Menurut Syaikh Muhammad Jawad
Mughniyah, Ja'far Ash-Shadiq adalah seorang ulama besar dalam banyak bidang
ilmu, seperti ilmu filsafat, tasawuf, fiqh, kimia
dan ilmu kedokteran. Beliau adalah Imam
yang keenam dari dua belas Imam dalam mazhab Syi'ah imamiyah. Di
kalangan kaum sufi beliau adalah guru
dan syaikh yang besar, sementara di kalangan ahli kimia beliau dianggap sebagai
pelopor ilmu kimia. Di antaranya
beliau menjadi guru Jabir bin Hayyam - ahli kimia dan kedokteran Islam.
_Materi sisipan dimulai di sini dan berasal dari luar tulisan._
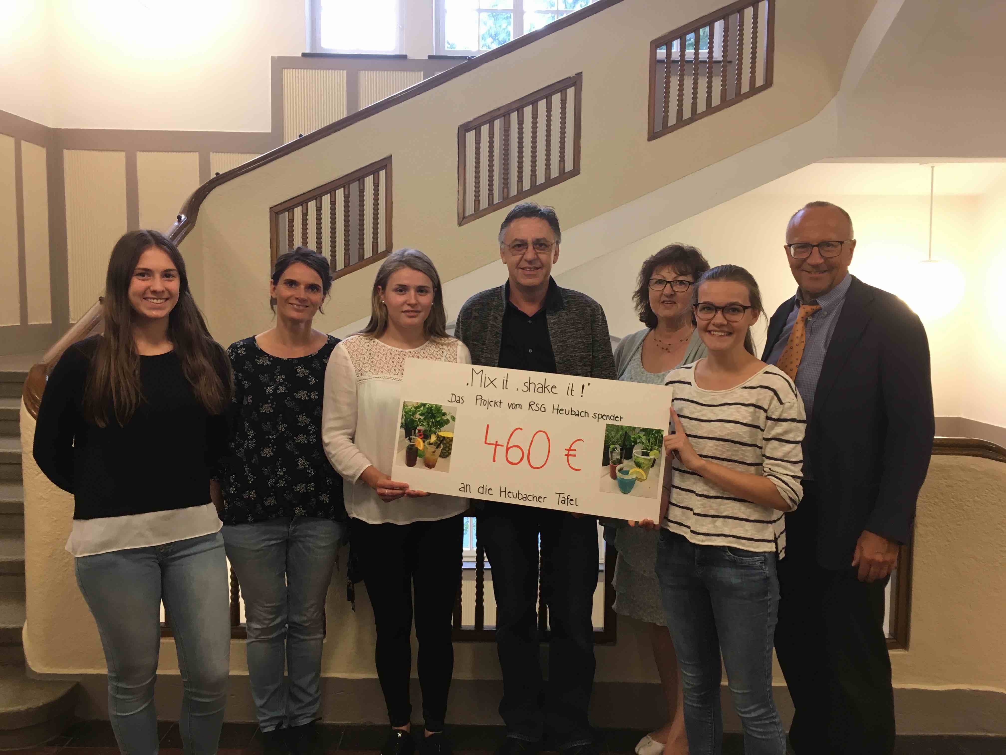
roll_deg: -0.4
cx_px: 503
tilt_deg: -4.9
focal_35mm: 29
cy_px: 378
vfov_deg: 48.2
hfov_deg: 61.7
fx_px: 843
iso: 100
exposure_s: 1/33
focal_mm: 4.15
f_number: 2.2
Dalam mazhab Syi'ah, fiqih Ja‟far-lah sebagai fiqih
mereka, karena sebelum Ja'far Ash-Shadiq dan pada masanya tidak ada
perselisihan. Perselisihan dan perbedaan
pendapat baru muncul setelah masa beliau. Ahl
al-Sunnah, masih menurut Syaikh
Muhammad Jawad Mughniyah, berpendapat bahwa Ja'far al-Shadiq adalah seorang mujtahid dalam ilmu fiqh, yang mana
beliau sudah mencapai tingkat ladunni, sufi
Ahl al-Sunnah di kalangan
syaikh-syaikh mereka yang besar, serta padanyalah puncak pengetahuan dan darah Nabi yang suci.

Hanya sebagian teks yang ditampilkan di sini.